Thursday, June 19, 2008

China's Trip to our 1970s

China raises prices of oil, electricity

Check out the picture of the gas station. It is what you get when you remove price controls that can't work long-term.

Cars queue up in front of a gas station to buy as much of fuel as possible before oil prices are hiked at midnight in Beijing June 19, 2008. China announced Thursday evening that gasoline and diesel prices would be hiked by about 18%.

The government was forced to raise oil prices from midnight last night, the first time in eight months, because of the soaring price of crude in the international market.


1979 energy crisis

Check out the picture of the gas station. It is what you get when you remove price controls that can't work long-term.

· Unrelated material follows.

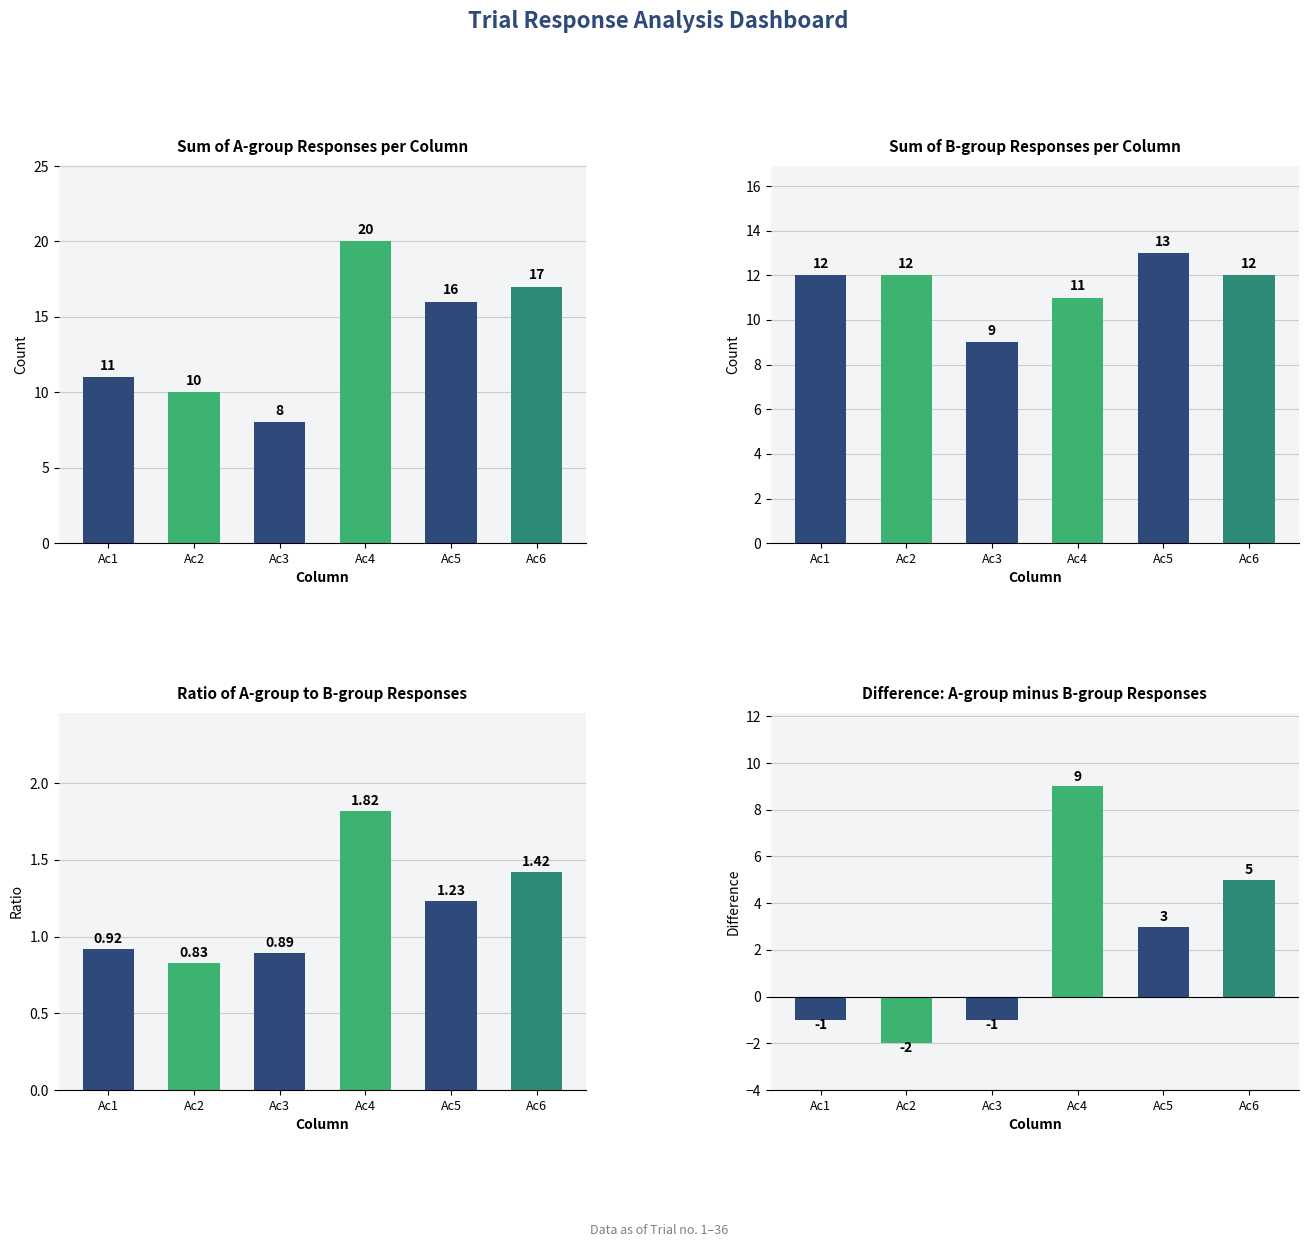

What is the total value across all series at Ac1?

22.9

The Carter Administration began a phased decontrol of oil prices on 5 April when the average price of crude oil was US$15.85. Over the next 12 months the price of crude oil rose to $39.50 (its all time highest real price until May 7th, 2008[7]).

The price of gasoline was $0.706 in March 1979. It peaked at $1.352 in March 1981.

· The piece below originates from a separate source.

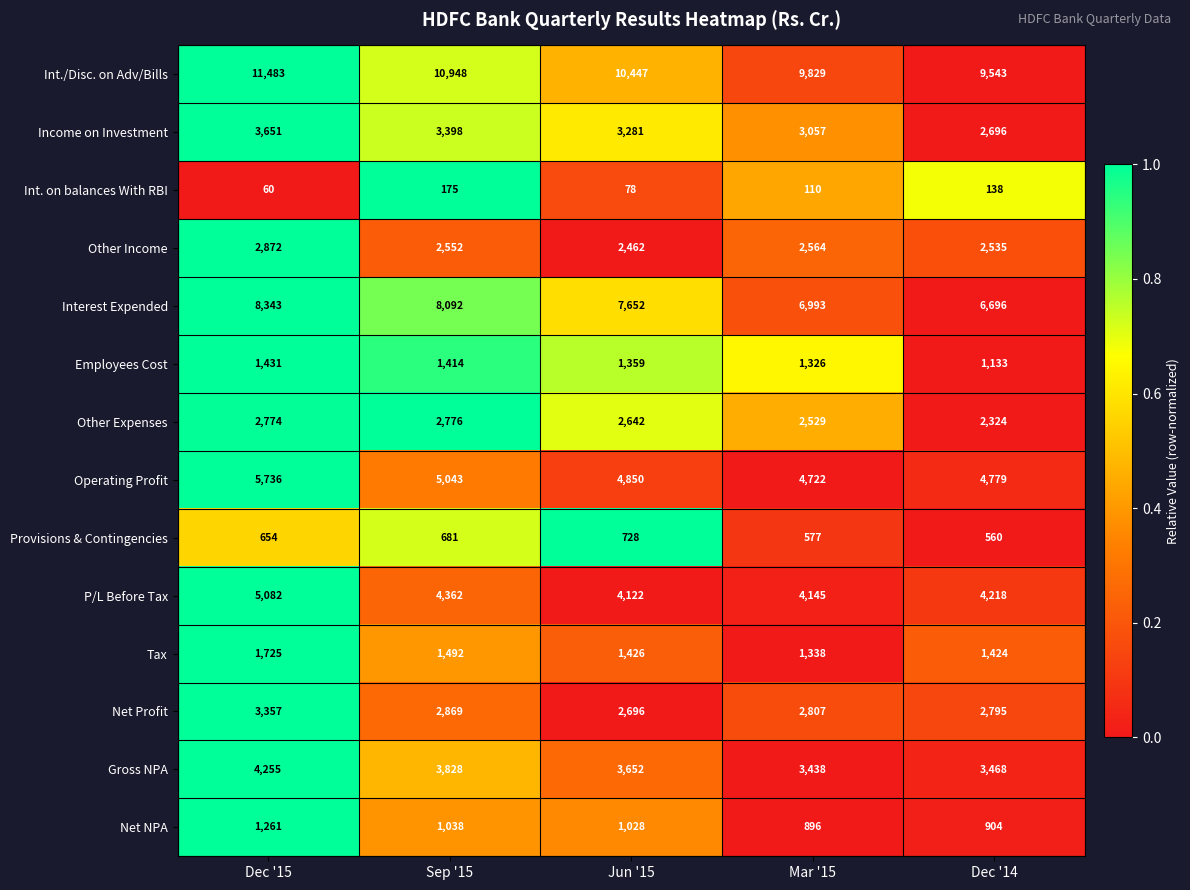

Which category has the highest value in the Operating Profit series?

Dec '15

During this period domestic U.S. oil output rose sharply from the large Prudhoe Bay fields while oil imports fell sharply.

Something tells me we won't quite be so lucky this time, even with China finally throwing some of the price control towel into the ring.

Further, that's just one more cost Chinese companies are going to need to absorb when attempting to send us cheap goods. If there's something you've been eyeing at Wal-Mart, there are probably worse times to buy/hoard it.

From the top link:

It doesn't end with oil. Electricity is also going up.

The increase in power tariff will not create a big impact on the CPI because urban and rural residents have been exempted.

If urban and rural residents won't absorb the cost, who will? Somebody surely must pay.

Perhaps this would be a bad time to point out that we are not Chinese urban and rural residents. Or is that just stagflationary nonsense too?